¿Quién no se ha sentido atrapado alguna vez en los
laberintos de su propia mente? La inteligencia es creativa, constructiva y,
precisamente, por eso, a veces nos encierra en una burbuja de interpretaciones
que nos aleja de la realidad.
Nuestra mente puede construir mundos enteros sin necesidad
de un ancla en la realidad porque, como decía Simone Weil, «el espíritu no está obligado a creer en
la existencia de nada». Su capacidad
de construir mundos mentales es fascinante pero no nos garantiza una conexión con
la realidad.
Siguiendo con Weil, el
contacto auténtico con la existencia se logra a través de la aceptación
incondicional y del amor. La inteligencia nos permite interpretar el mundo,
pero el amor nos permite experimentarlo en su totalidad. Mientras la
inteligencia nos separa de la realidad al construir sus propios mundos, el amor
nos une a ella al aceptarla tal como es.
El hombre puede hacer
eso porque la inteligencia le permite ver la realidad interpretada y no a la
realidad auténtica. La inteligencia es humana, pero no es todo el hombre; la interpretación
es real pero no es toda la realidad sino sólo un aspecto.
El contacto del hombre (de todo el hombre, y no sólo de su inteligencia
creativa) con la realidad (con toda la realidad, y no sólo con los elementos
que cada mundo mental utiliza) sólo se da a través de la aceptación
incondicional, del amor, mediante el cual captamos que «belleza y realidad son idénticas».

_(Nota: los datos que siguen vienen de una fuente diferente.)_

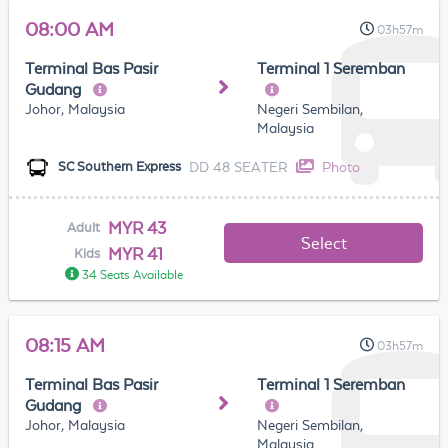
08:00 AM
03h57m
Terminal Bas Pasir
Terminal 1 Seremban
Gudang
Johor, Malaysia
Negeri Sembilan,
Malaysia
DD 48 SEATER
Photo
SC Southern Express
MYR 43
Adult
Select
MYR 41
Kids
34 Seats Available
08:15 AM
03h57m
Terminal Bas Pasir
Terminal 1 Seremban
Gudang
Johor, Malaysia
Negeri Sembilan,
Malaysia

O esto le entiendo a Weil cuando dice que «el
único órgano de contacto con la existencia es la aceptación, el amor. Por esta
razón, belleza y realidad son idénticas. Por esa razón, el gozo y la sensación
de realidad son idénticos»,
Simone Weil, La gravedad y la gracia.
¿Cómo podemos entonces encontrar un equilibrio entre nuestra
capacidad de pensar y nuestra necesidad de sentir? Tal vez, como sugiere Weil,
la respuesta esté en el amor, en la aceptación incondicional de la realidad.